Deadman's picture

    Regrets? Yeah, I got a few ...

    i remember when I was a teenager reading and quite enjoying 'Life's Little Instruction Book', a short guide full of pithy sayings and reminders on the best way to live a meaningful and happy life.

    One of the rules that stuck with me was 'Live your life so that your epitaph could read, No Regrets.' On the surface, it's hard to argue with that one, but the more I age, the more I realize how preposterous the idea is. Regrets are a healthy part of the examined life, and the only real goal one should have is to decrease the number of regrets you accumulate as you get older (and hopefully wiser).

    I have a ton of regrets, most of which stem from childhood. I wish I would have learned how to skate and play ice hockey. I wish I would have learned more than one foreign language. I wish I would have lost my virginity at an earlier age (not sure that was as much of a choice as I'd like to think it was, though).

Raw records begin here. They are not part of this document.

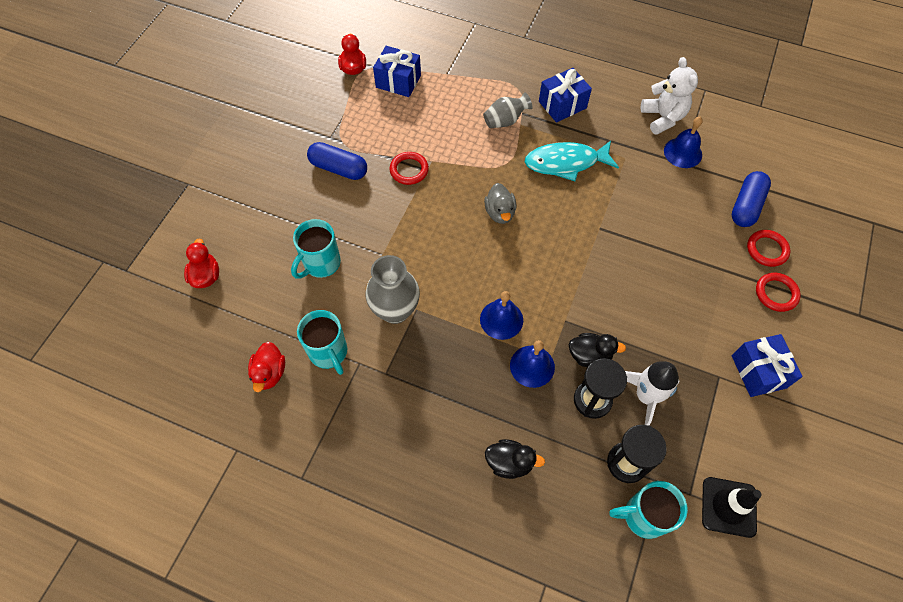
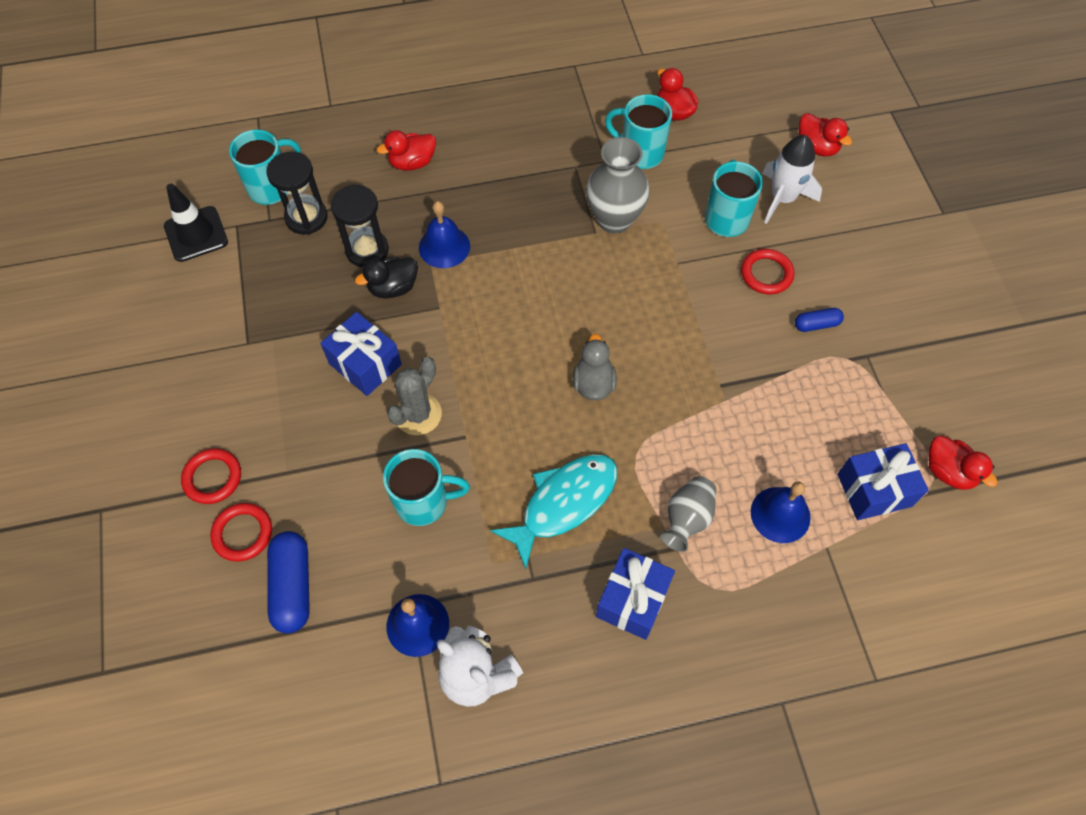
camera: 145 degrees right, 0 degrees up
blue capsule [307,142,367,180] -> blue capsule [795,308,844,332], size x0.56
red ring [389,152,429,185] -> red ring moved to [741,249,794,294]
blue bell [480,291,523,340] -> blue bell moved to [751,482,811,543]
grey duck [484,183,517,224] -> grey duck turned 45 degrees clockwise [573,334,617,400]
black duck [485,439,545,479] -> red duck [377,130,436,171]
white rocket [625,361,680,425] -> white rocket moved to [762,135,822,224]
blue gift [732,334,803,397] -> blue gift moved to [320,312,402,396]
none -> turquoise mug [383,449,470,526]
none -> grey cactus [387,357,442,435]

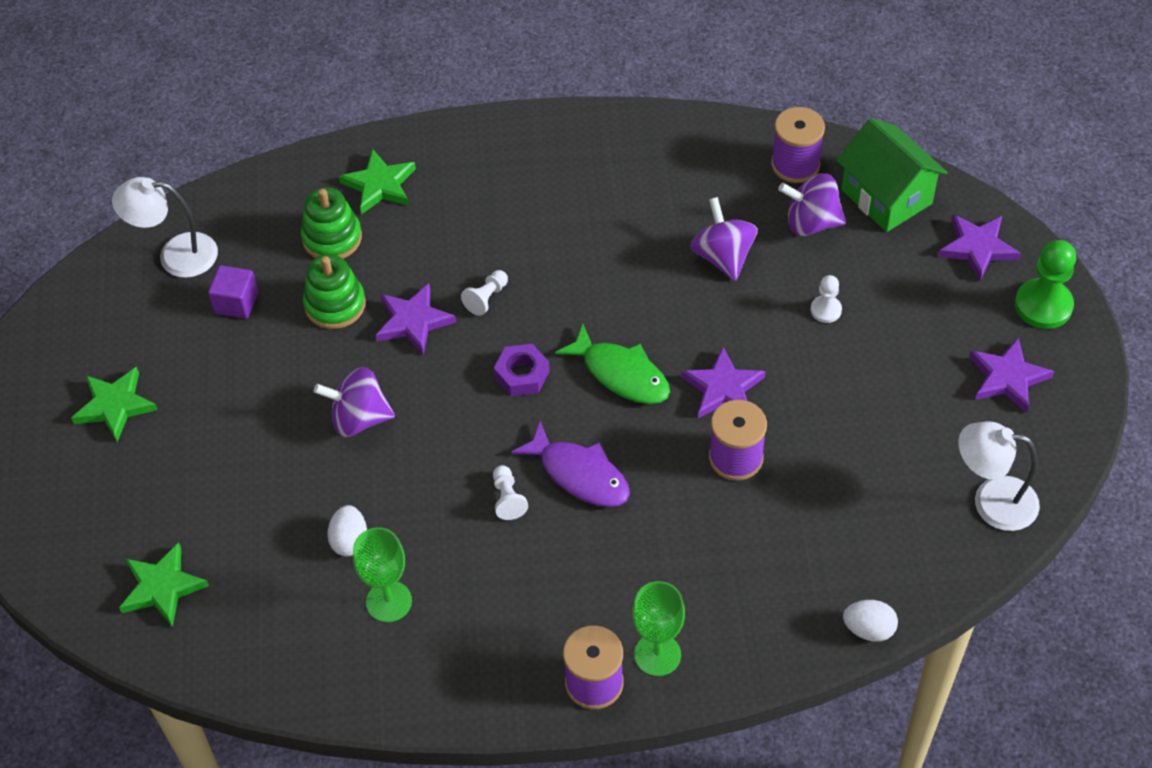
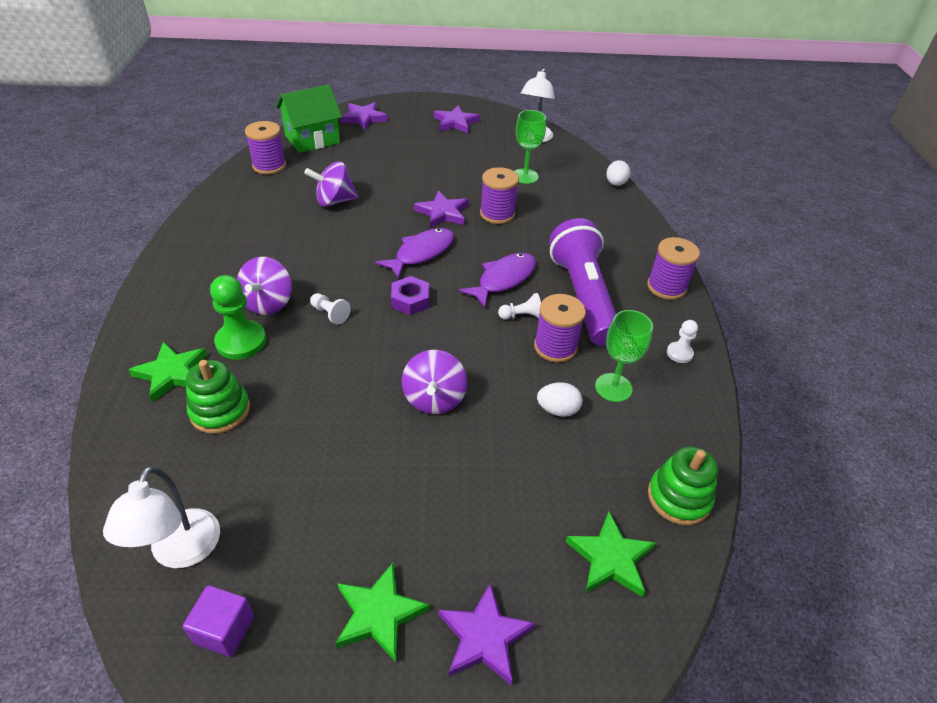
camera: 90 degrees left, 10 degrees down
purple cube [208,265,258,319] -> purple cube moved to [183,585,254,657]
green stacking toy [303,254,366,329] -> green stacking toy moved to [648,447,718,525]
purple star [376,283,456,355] -> purple star moved to [439,583,536,686]
green fish [555,324,670,404] -> purple fish [375,228,454,279]
green goblet [632,581,685,676] -> green goblet moved to [514,110,546,184]
purple spinning top [778,173,846,236] -> purple spinning top moved to [237,257,292,315]
white pawn [811,275,842,323] -> white pawn moved to [667,320,698,363]
green pawn [1015,240,1076,329] -> green pawn moved to [210,275,266,360]
none -> purple spool [534,294,586,363]
none -> purple flashlight [549,218,616,346]

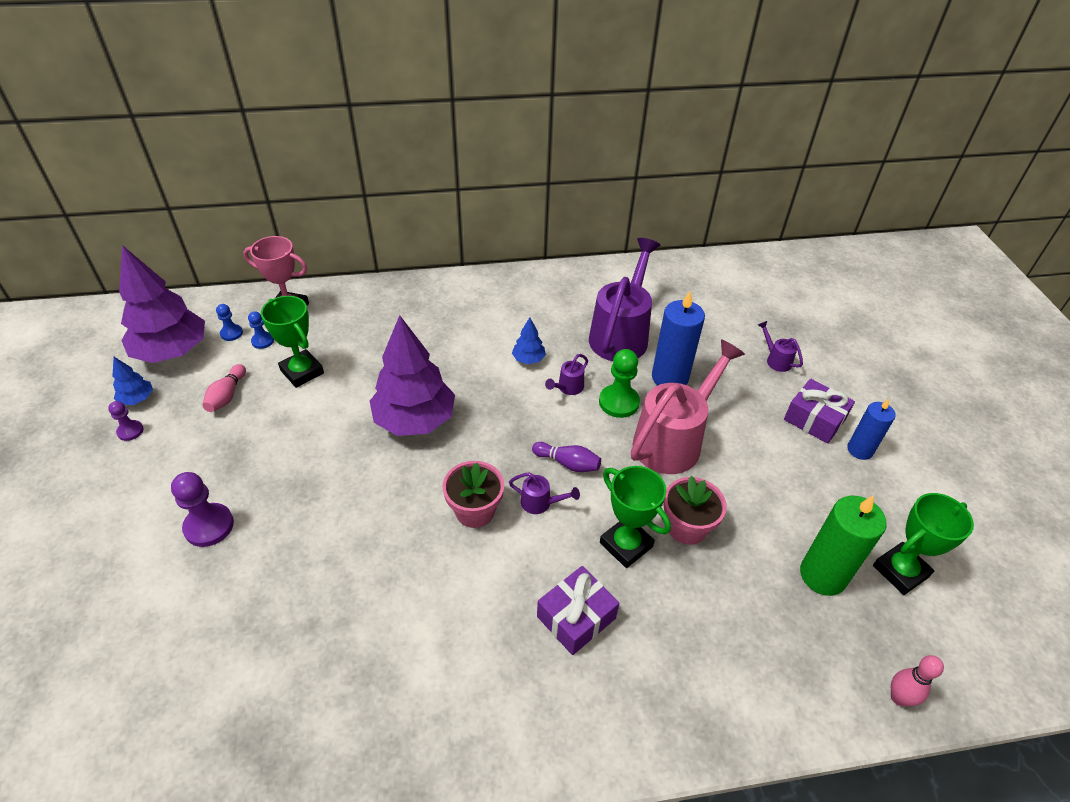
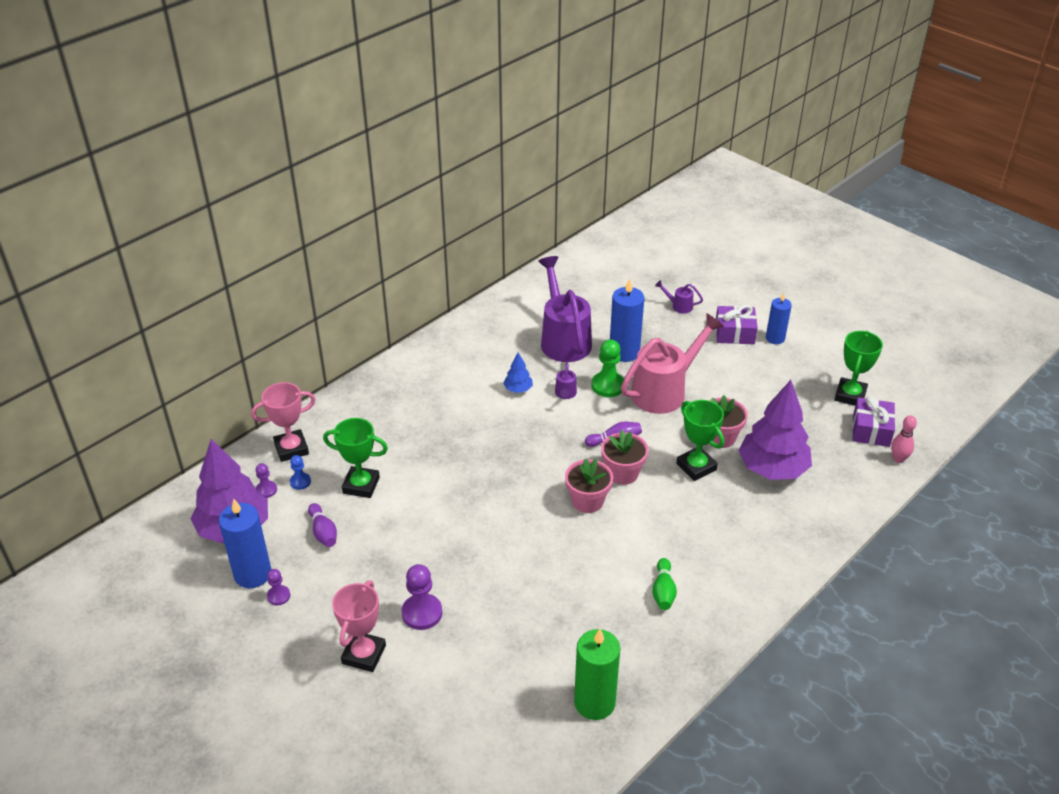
camera: 35 degrees left, 5 degrees down
blue tree [112,357,153,405] -> blue candle [219,499,271,588]
pink bowling pin [202,364,246,412] -> purple bowling pin [308,503,337,547]
blue pawn [216,304,243,341] -> purple pawn [256,463,277,498]
purple tree [370,315,455,436] -> purple tree moved to [738,380,812,480]
purple watering can [509,472,580,514] -> pink flower pot [601,430,649,485]
purple gift [537,566,619,655] -> purple gift moved to [852,396,895,447]
green trophy [600,466,671,568] -> green trophy turned 45 degrees clockwise [676,400,724,481]
pink watering can [631,339,745,474] -> pink watering can turned 45 degrees clockwise [621,313,724,414]
green candle [800,495,887,596] -> green candle moved to [574,629,620,720]
none -> pink trophy [332,580,386,672]
none -> green bowling pin [652,558,677,610]

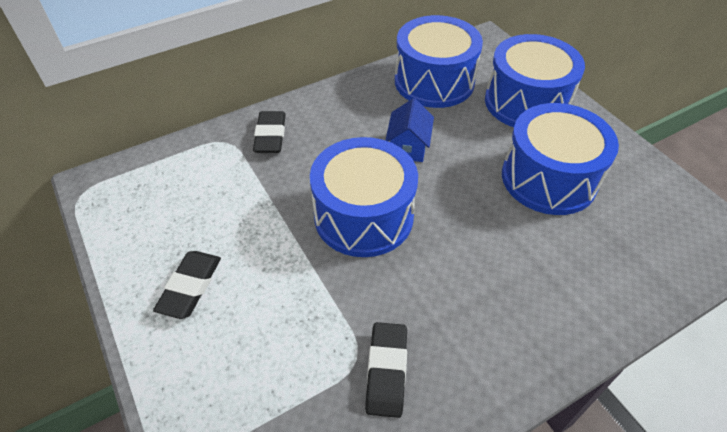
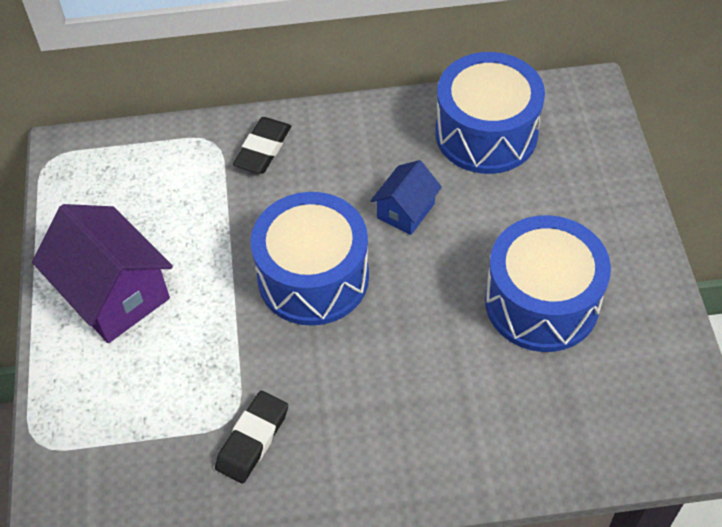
camera: 25 degrees right, 5 degrees up
black eraser [153,251,221,319] -> purple house [32,204,173,343]
blue drum [485,34,585,127] -> none

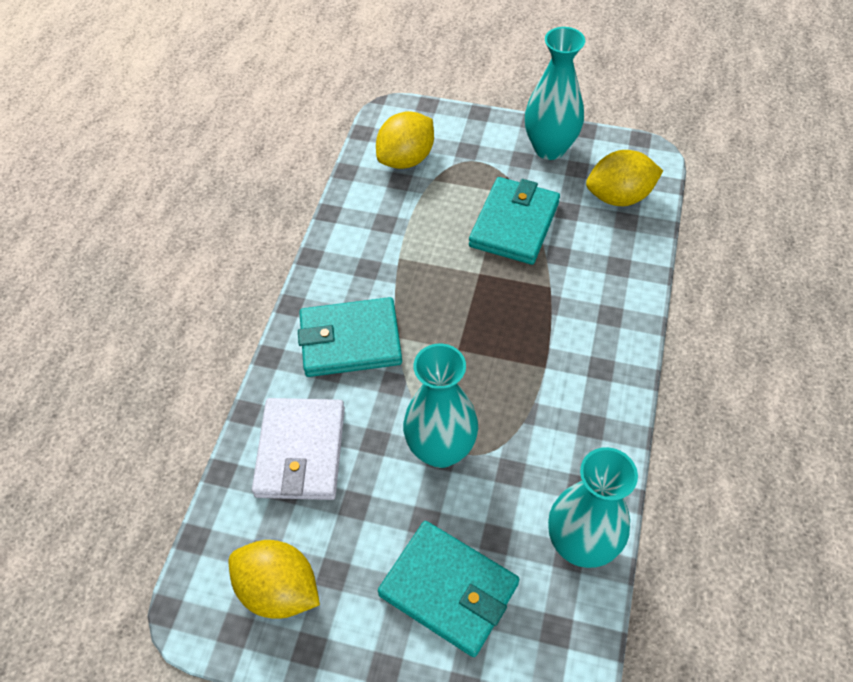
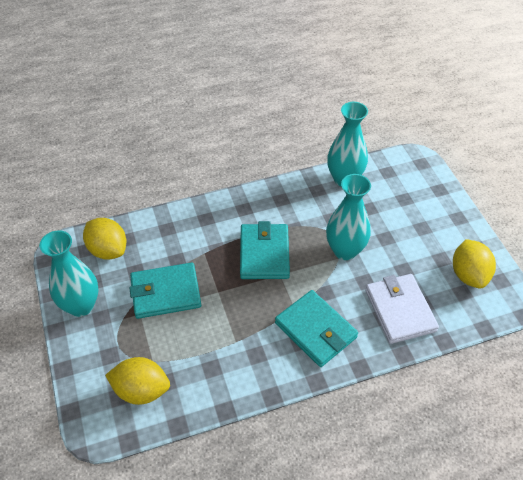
camera: 125 degrees left, 5 degrees down
white wallet [252,398,345,500] -> white wallet turned 75 degrees counterclockwise [365,274,439,344]
turquoise wallet [378,521,519,657] -> turquoise wallet moved to [240,221,290,279]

    Perhaps my biggest regret is not keeping a diary. I always equated diary-keeping with, well, being a chick. But the fact of the matter is, I think memories are some of the most precious things in the world, and reading about a specific past event can provide the quickest path to recall. I normally have trouble remembering what I had for dinner yesterday, but when I reread ancient clips from my journalism days, sights and sounds from the past come flooding back to me.

    I believe all the things we've ever done are stored up there somewhere in our brain; we just need powerful enough triggers to extract them. Old pictures can help (and I do love me some old pictures), but they don't do the trick like words can.

    I could start keeping a diary now, and I suppose this blog will act as that on some noteworthy occasions, but it's my childhood and young adult days - with all of the associated experiences and constant changes which made me who I am today - that I'd most like to remember in more detail.

    Alas, sans diary, I'll have to be OK with most of my childhood being just a pleasant blur that grows a bit fuzzier by the year. On the positive side, I'm sure total recall would dredge up some memories I'd prefer to keep repressed. After all, I've already got enough regrets.